In Job 31:1, Job says that he had made a covenant with his eyes—a promise not to look at something: “I made a covenant with my eyes / not to look lustfully at a young woman.” It is clear that Job was speaking about his personal purity. In defending his conduct, Job says that he worked diligently not to look at young women in impure ways.
Job 31 includes Job’s final defence of his integrity. Here, he lists many positive things he had done to walk with integrity before the Lord. Part of living a life above reproach is avoiding lust, and an integral part of avoiding lust is controlling what the eyes are allowed to view.
In Job 31:4, Job offers the reason he would not look at women in sinful ways: “Does he not see my ways / and count my every step?” Job understood that God sees everything we do. There is no way to hide anything from God, including our sin; if we are looking at things that we should not look at, God knows. Job sought to live his life accordingly.
The principle of making a covenant with our eyes is a good one for us in this day of rampant pornography. Like Job, we are to live knowing that God sees everything we do. This includes our thoughts and actions. From entertaining lustful thoughts to stealing lascivious looks to other sexual actions outside of marriage, the idea that God sees everything we do should serve to purify us. “Nothing in all creation is hidden from God’s sight. Everything is uncovered and laid bare before the eyes of him to whom we must give account” (Hebrews 4:13).
Jesus also addressed the issue of how we use our eyes: “You have heard that it was said, ‘You shall not commit adultery.’ But I tell you that anyone who looks at a woman lustfully has already committed adultery with her in his heart” (Matthew 5:27–28). The Pharisees of Jesus’ time focused on pure living, including keeping the Ten Commandments and its command not to commit adultery. However, Jesus spoke not only to the command but also to the motivation behind the command—God desires purity of heart. God’s standard is higher than ours. It’s not just the letter of the Law that God cares about but the spirit in which it’s kept.
James 1:27 says that religion that God accepts as “pure and faultless” includes “keep[ing] oneself from being polluted by the world.” Part of being “unpolluted” in this world would have to involve maintaining a pure thought life.

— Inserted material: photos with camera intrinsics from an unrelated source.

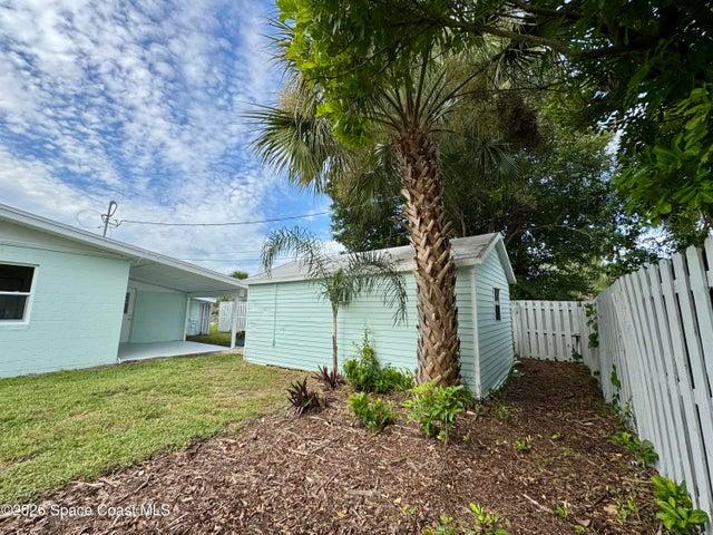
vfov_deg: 85.7
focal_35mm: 14
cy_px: 268
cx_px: 356
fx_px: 288
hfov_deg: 102.1
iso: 40
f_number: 2.2
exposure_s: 1/889
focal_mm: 2.22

Sexual purity is an important aspect of the Christian life. “Do not offer any part of yourself to sin as an instrument of wickedness, but rather offer yourselves to God as those who have been brought from death to life; and offer every part of yourself to him as an instrument of righteousness” (Romans 6:13). “Every part of yourself” includes the eyes. In many ways, our eyes function as gates to the mind, and we must be vigilant gate-keepers to avoid admitting sin. Job made a promise to himself to guard his eyes around women, and his example is worthy of emulation.